Every record should be copied exactly, and the images omitted.

[Stored data]
________

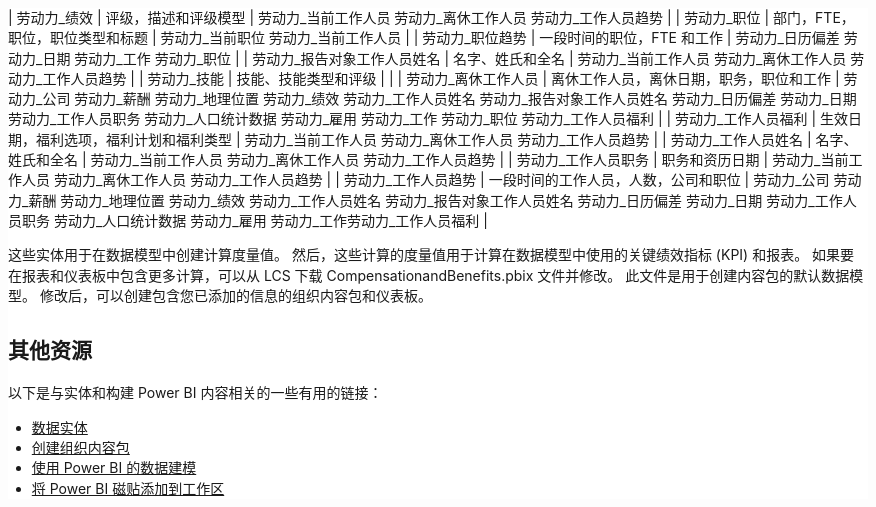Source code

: | 劳动力\_绩效            | 评级，描述和评级模型                                                                      | 劳动力\_当前工作人员 劳动力\_离休工作人员 劳动力\_工作人员趋势                                                                                                                                                                                                                                                       |
| 劳动力\_职位               | 部门，FTE，职位，职位类型和标题                                                        | 劳动力\_当前职位 劳动力\_当前工作人员                                                                                                                                                                                                                                                                              |
| 劳动力\_职位趋势          | 一段时间的职位，FTE 和工作                                                                          | 劳动力\_日历偏差 劳动力\_日期 劳动力\_工作 劳动力\_职位                                                                                                                                                                                                                                                     |
| 劳动力\_报告对象工作人员姓名    | 名字、姓氏和全名                                                                       | 劳动力\_当前工作人员 劳动力\_离休工作人员 劳动力\_工作人员趋势                                                                                                                                                                                                                                                       |
| 劳动力\_技能                  | 技能、技能类型和评级                                                                              |                                                                                                                                                                                                                                                                                                                                  |
| 劳动力\_离休工作人员       | 离休工作人员，离休日期，职务，职位和工作                                             | 劳动力\_公司 劳动力\_薪酬 劳动力\_地理位置 劳动力\_绩效 劳动力\_工作人员姓名 劳动力\_报告对象工作人员姓名 劳动力\_日历偏差 劳动力\_日期 劳动力\_工作人员职务 劳动力\_人口统计数据 劳动力\_雇用 劳动力\_工作 劳动力\_职位 劳动力\_工作人员福利 |
| 劳动力\_工作人员福利          | 生效日期，福利选项，福利计划和福利类型                                             | 劳动力\_当前工作人员 劳动力\_离休工作人员 劳动力\_工作人员趋势                                                                                                                                                                                                                                                       |
| 劳动力\_工作人员姓名             | 名字、姓氏和全名                                                                       | 劳动力\_当前工作人员 劳动力\_离休工作人员 劳动力\_工作人员趋势                                                                                                                                                                                                                                                       |
| 劳动力\_工作人员职务            | 职务和资历日期                                                                                   | 劳动力\_当前工作人员 劳动力\_离休工作人员 劳动力\_工作人员趋势                                                                                                                                                                                                                                                       |
| 劳动力\_工作人员趋势             | 一段时间的工作人员，人数，公司和职位                                                        | 劳动力\_公司 劳动力\_薪酬 劳动力\_地理位置 劳动力\_绩效 劳动力\_工作人员姓名 劳动力\_报告对象工作人员姓名 劳动力\_日历偏差 劳动力\_日期 劳动力\_工作人员职务 劳动力\_人口统计数据 劳动力\_雇用 劳动力\_工作劳动力\_工作人员福利                     |

这些实体用于在数据模型中创建计算度量值。 然后，这些计算的度量值用于计算在数据模型中使用的关键绩效指标 (KPI) 和报表。 如果要在报表和仪表板中包含更多计算，可以从 LCS 下载 CompensationandBenefits.pbix 文件并修改。 此文件是用于创建内容包的默认数据模型。 修改后，可以创建包含您已添加的信息的组织内容包和仪表板。

## <a name="additional-resources"></a>其他资源
以下是与实体和构建 Power BI 内容相关的一些有用的链接：

-   [数据实体](https://blogs.msdn.microsoft.com/dynamicsaxbi/2016/06/09/power-bi-integration-with-entity-store-in-dynamics-ax-7-may-update/)
-   [创建组织内容包](https://powerbi.microsoft.com/en-us/documentation/powerbi-service-organizational-content-packs-introduction/)
-   [使用 Power BI 的数据建模](https://powerbi.microsoft.com/en-us/guided-learning/powerbi-learning-2-1-intro-modeling-data)
-   [将 Power BI 磁贴添加到工作区](https://blogs.msdn.microsoft.com/dynamicsaxbi/2016/07/06/pinning-power-bi-reports-to-dynamics-ax-client/)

________

Exercise response ::
Source code

: | 劳动力\_绩效            | 评级，描述和评级模型                                                                      | 劳动力\_当前工作人员 劳动力\_离休工作人员 劳动力\_工作人员趋势                                                                                                                                                                                                                                                       |
| 劳动力\_职位               | 部门，FTE，职位，职位类型和标题                                                        | 劳动力\_当前职位 劳动力\_当前工作人员                                                                                                                                                                                                                                                                              |
| 劳动力\_职位趋势          | 一段时间的职位，FTE 和工作                                                                          | 劳动力\_日历偏差 劳动力\_日期 劳动力\_工作 劳动力\_职位                                                                                                                                                                                                                                                     |
| 劳动力\_报告对象工作人员姓名    | 名字、姓氏和全名                                                                       | 劳动力\_当前工作人员 劳动力\_离休工作人员 劳动力\_工作人员趋势                                                                                                                                                                                                                                                       |
| 劳动力\_技能                  | 技能、技能类型和评级                                                                              |                                                                                                                                                                                                                                                                                                                                  |
| 劳动力\_离休工作人员       | 离休工作人员，离休日期，职务，职位和工作                                             | 劳动力\_公司 劳动力\_薪酬 劳动力\_地理位置 劳动力\_绩效 劳动力\_工作人员姓名 劳动力\_报告对象工作人员姓名 劳动力\_日历偏差 劳动力\_日期 劳动力\_工作人员职务 劳动力\_人口统计数据 劳动力\_雇用 劳动力\_工作 劳动力\_职位 劳动力\_工作人员福利 |
| 劳动力\_工作人员福利          | 生效日期，福利选项，福利计划和福利类型                                             | 劳动力\_当前工作人员 劳动力\_离休工作人员 劳动力\_工作人员趋势                                                                                                                                                                                                                                                       |
| 劳动力\_工作人员姓名             | 名字、姓氏和全名                                                                       | 劳动力\_当前工作人员 劳动力\_离休工作人员 劳动力\_工作人员趋势                                                                                                                                                                                                                                                       |
| 劳动力\_工作人员职务            | 职务和资历日期                                                                                   | 劳动力\_当前工作人员 劳动力\_离休工作人员 劳动力\_工作人员趋势                                                                                                                                                                                                                                                       |
| 劳动力\_工作人员趋势             | 一段时间的工作人员，人数，公司和职位                                                        | 劳动力\_公司 劳动力\_薪酬 劳动力\_地理位置 劳动力\_绩效 劳动力\_工作人员姓名 劳动力\_报告对象工作人员姓名 劳动力\_日历偏差 劳动力\_日期 劳动力\_工作人员职务 劳动力\_人口统计数据 劳动力\_雇用 劳动力\_工作劳动力\_工作人员福利                     |

这些实体用于在数据模型中创建计算度量值。 然后，这些计算的度量值用于计算在数据模型中使用的关键绩效指标 (KPI) 和报表。 如果要在报表和仪表板中包含更多计算，可以从 LCS 下载 CompensationandBenefits.pbix 文件并修改。 此文件是用于创建内容包的默认数据模型。 修改后，可以创建包含您已添加的信息的组织内容包和仪表板。

## <a name="additional-resources"></a>其他资源
以下是与实体和构建 Power BI 内容相关的一些有用的链接：

-   [数据实体](https://blogs.msdn.microsoft.com/dynamicsaxbi/2016/06/09/power-bi-integration-with-entity-store-in-dynamics-ax-7-may-update/)
-   [创建组织内容包](https://powerbi.microsoft.com/en-us/documentation/powerbi-service-organizational-content-packs-introduction/)
-   [使用 Power BI 的数据建模](https://powerbi.microsoft.com/en-us/guided-learning/powerbi-learning-2-1-intro-modeling-data)
-   [将 Power BI 磁贴添加到工作区](https://blogs.msdn.microsoft.com/dynamicsaxbi/2016/07/06/pinning-power-bi-reports-to-dynamics-ax-client/)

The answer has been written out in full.